City Councilors are scheduled to host their first budget hearing June 11 with a public input session. The city has already started trying to gauge resident’s budget priorities with the annual survey, Lindsey said.
“We take the City Council’s vision, the city’s strategic plan and information from the Citizen Survey to determine priorities — and then we add in public feedback from this meeting on top of that,” he said.
Budget work continues into the early fall.
Overall, the city’s budget is $270 million per year for all the city’s funds — the general fund from sales tax, utilities from rates and fees and capital spending as well.

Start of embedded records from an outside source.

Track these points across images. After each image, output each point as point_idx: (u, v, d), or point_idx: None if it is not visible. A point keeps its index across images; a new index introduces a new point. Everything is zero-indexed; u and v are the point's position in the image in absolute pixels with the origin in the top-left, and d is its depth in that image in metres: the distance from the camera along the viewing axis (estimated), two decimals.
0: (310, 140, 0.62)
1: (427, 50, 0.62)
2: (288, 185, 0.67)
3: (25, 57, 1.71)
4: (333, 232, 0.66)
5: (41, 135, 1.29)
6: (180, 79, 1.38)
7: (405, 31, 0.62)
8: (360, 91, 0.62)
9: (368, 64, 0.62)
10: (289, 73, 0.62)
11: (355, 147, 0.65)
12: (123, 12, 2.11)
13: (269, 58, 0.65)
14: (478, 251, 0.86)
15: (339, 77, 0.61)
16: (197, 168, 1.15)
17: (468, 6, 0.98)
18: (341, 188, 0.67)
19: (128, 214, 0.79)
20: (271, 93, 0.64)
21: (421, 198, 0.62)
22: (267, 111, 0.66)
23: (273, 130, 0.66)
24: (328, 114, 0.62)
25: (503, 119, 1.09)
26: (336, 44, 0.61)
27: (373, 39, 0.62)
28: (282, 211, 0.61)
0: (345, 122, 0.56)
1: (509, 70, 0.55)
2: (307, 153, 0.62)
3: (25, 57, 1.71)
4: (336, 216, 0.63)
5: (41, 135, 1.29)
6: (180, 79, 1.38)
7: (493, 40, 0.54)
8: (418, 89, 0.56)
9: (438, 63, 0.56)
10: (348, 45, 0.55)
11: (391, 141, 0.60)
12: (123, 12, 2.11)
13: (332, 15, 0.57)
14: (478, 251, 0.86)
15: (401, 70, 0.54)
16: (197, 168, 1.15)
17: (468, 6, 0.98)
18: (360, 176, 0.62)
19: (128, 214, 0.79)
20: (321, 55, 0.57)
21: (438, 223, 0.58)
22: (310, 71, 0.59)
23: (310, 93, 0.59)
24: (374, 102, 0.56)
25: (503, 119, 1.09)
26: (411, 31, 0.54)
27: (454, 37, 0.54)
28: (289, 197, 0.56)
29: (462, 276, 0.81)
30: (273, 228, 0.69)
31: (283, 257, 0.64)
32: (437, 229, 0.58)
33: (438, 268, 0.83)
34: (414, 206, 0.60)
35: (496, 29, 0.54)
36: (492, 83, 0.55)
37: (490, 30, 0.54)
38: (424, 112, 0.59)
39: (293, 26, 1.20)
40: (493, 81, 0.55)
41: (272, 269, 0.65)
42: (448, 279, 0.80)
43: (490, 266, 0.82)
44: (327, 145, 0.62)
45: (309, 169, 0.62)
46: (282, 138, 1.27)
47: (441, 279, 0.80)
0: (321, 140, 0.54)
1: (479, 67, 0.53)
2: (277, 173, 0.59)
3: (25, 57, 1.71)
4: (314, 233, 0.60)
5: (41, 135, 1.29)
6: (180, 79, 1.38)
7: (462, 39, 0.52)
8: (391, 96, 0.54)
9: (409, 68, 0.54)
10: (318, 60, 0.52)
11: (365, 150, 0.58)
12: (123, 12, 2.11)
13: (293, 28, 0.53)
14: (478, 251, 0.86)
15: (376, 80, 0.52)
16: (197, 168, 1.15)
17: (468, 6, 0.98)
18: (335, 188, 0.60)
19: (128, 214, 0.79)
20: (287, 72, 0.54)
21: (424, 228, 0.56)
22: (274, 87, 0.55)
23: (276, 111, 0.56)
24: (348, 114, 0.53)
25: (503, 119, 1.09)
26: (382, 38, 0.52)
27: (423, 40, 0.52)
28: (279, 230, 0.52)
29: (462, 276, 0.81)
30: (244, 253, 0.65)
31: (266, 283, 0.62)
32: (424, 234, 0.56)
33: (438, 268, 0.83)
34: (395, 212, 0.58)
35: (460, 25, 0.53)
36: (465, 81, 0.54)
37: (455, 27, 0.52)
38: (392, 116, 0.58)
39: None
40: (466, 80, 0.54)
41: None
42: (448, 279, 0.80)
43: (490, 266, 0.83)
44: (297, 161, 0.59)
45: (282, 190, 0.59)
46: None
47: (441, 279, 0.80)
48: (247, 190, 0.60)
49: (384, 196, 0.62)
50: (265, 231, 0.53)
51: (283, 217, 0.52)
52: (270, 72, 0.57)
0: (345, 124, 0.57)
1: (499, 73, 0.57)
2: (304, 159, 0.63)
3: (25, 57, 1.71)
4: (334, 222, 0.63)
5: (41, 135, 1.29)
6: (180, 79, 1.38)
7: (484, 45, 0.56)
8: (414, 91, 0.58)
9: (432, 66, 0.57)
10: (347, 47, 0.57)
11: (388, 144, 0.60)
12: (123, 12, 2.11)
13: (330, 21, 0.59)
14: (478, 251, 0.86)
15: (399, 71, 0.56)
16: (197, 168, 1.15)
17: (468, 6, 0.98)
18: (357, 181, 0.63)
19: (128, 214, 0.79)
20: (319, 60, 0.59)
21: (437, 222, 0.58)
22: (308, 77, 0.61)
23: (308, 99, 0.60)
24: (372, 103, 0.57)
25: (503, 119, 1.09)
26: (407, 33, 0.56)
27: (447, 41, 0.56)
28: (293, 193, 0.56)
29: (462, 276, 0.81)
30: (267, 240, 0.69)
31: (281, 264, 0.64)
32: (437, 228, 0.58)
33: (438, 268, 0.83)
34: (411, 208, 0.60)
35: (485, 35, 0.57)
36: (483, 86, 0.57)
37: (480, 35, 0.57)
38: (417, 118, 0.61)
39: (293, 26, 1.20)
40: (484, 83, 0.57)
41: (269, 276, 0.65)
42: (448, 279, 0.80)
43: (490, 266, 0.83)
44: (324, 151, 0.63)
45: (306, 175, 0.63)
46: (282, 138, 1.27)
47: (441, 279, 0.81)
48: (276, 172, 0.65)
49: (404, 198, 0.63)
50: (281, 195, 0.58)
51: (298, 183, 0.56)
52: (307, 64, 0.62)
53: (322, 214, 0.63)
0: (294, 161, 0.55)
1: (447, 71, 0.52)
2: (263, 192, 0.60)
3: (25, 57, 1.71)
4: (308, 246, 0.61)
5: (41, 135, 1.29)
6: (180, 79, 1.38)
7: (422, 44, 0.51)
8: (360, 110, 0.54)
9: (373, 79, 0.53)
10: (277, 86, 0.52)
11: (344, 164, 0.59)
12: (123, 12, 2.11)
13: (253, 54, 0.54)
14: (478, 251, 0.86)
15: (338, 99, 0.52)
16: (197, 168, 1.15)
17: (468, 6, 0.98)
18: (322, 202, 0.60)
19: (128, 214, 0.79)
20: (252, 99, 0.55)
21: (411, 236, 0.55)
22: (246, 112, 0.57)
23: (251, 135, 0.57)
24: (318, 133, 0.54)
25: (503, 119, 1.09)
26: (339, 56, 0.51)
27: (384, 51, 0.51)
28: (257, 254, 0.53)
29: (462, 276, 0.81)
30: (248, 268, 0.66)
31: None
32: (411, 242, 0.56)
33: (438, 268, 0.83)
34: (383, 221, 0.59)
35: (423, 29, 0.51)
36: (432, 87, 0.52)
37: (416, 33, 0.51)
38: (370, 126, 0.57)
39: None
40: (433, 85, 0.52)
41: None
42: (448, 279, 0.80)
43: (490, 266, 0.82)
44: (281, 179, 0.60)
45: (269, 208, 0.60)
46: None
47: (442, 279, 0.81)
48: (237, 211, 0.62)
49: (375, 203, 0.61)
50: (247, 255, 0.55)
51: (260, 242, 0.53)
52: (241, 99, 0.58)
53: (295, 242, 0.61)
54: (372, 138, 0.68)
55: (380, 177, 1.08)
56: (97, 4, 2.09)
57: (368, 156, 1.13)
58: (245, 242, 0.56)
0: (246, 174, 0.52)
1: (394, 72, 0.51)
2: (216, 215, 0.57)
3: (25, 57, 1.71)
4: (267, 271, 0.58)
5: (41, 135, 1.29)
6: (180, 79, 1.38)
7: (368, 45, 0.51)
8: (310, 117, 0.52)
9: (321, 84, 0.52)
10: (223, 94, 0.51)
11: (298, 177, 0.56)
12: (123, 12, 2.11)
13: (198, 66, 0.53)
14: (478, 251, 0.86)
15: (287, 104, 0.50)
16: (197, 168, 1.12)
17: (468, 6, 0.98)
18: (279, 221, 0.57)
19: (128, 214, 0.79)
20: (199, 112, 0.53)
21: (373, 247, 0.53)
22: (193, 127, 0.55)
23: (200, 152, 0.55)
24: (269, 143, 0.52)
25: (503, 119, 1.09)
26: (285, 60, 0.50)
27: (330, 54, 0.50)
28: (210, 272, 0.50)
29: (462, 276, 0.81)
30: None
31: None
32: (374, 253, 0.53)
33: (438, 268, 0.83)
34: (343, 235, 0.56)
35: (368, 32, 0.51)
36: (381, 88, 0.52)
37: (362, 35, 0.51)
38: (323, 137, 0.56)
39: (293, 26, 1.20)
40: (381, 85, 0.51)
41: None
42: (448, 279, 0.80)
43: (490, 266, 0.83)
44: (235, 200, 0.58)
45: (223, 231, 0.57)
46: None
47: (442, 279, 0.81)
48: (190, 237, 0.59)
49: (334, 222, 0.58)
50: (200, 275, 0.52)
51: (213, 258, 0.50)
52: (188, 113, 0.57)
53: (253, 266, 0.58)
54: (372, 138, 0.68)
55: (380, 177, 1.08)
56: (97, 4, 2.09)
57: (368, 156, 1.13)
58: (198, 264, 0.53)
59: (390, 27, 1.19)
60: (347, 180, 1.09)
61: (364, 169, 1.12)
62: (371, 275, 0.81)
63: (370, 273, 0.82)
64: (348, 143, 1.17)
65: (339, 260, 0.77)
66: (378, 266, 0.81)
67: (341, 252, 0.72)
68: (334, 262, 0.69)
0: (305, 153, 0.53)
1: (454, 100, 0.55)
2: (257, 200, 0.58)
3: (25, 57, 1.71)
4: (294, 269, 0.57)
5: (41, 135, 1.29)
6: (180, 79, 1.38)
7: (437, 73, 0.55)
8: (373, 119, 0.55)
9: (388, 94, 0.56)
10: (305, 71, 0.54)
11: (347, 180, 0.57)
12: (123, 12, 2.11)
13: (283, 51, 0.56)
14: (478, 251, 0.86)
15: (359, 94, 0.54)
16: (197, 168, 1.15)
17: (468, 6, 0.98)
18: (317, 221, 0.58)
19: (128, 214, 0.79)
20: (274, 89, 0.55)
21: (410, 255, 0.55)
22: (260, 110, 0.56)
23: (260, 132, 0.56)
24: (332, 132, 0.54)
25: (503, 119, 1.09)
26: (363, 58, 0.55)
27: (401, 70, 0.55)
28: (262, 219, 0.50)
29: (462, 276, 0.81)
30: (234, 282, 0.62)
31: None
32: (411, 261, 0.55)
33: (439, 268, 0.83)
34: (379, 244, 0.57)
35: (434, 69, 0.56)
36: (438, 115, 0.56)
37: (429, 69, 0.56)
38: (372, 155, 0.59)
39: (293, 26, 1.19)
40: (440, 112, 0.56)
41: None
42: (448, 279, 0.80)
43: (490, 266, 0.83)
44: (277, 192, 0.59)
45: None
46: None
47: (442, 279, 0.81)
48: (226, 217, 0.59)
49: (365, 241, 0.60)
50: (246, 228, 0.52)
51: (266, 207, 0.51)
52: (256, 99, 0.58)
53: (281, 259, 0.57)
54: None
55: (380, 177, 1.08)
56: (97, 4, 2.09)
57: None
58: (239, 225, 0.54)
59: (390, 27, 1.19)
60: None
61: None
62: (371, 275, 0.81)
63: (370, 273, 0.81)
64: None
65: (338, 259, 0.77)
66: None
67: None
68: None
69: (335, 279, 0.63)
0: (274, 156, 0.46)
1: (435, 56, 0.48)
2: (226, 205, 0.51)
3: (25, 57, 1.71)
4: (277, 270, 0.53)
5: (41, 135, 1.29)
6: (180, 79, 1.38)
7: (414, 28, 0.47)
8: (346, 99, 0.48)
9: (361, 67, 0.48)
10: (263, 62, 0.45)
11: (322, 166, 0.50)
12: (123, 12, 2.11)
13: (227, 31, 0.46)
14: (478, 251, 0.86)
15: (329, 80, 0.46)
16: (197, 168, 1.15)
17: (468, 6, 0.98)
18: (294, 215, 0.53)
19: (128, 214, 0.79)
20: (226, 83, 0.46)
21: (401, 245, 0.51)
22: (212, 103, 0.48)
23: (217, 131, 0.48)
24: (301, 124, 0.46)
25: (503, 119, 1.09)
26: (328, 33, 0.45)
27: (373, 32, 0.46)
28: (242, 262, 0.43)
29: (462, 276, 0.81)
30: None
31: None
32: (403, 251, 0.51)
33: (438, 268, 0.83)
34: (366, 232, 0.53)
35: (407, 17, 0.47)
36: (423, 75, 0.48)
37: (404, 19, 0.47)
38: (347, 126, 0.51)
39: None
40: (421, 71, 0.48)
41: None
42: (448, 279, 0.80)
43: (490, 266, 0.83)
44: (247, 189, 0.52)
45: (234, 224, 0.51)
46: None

Lindsey said city staff will summarize the discussions for City Councilors to review. They’ll host a second input session on July 23 and should begin drafting a budget based on council and public comments.
That draft budget should be made public late in August, with the City Council hosting a September public hearing. Councilors are expected to vote on the final budget in October.
Lindsey said he expects staffing costs to continue being a budget driver.
“Our staff numbers were low coming out of the Great Recession, but we added staff in 2017 and 2018,” he said. “I think you’ll see that trend continue. There are still a lot of expectations from the community on our staff and we really want to fulfill those. But we are trying to do it in a financially responsible manner.”
It could include an increase in police staffing.
“One issue there is the length of time it takes to bring a police officer on,” Lindsey said. “There is recruitment, then training at an academy and then training in a field program here. So you can have a certain number of vacancies today but it takes nine months to fill those and get those folks operational. So you need to have a pipeline going.”
Street maintenance — summer and winter— could be another issue.
“According to the citizen survey, our scores for street maintenance and snow removal had gone down a little bit, so we’ll be taking a look at that,” Lindsey said. “We have been trying to put more one-time funding into street maintenance and repaving for the last couple of years, so that could continue.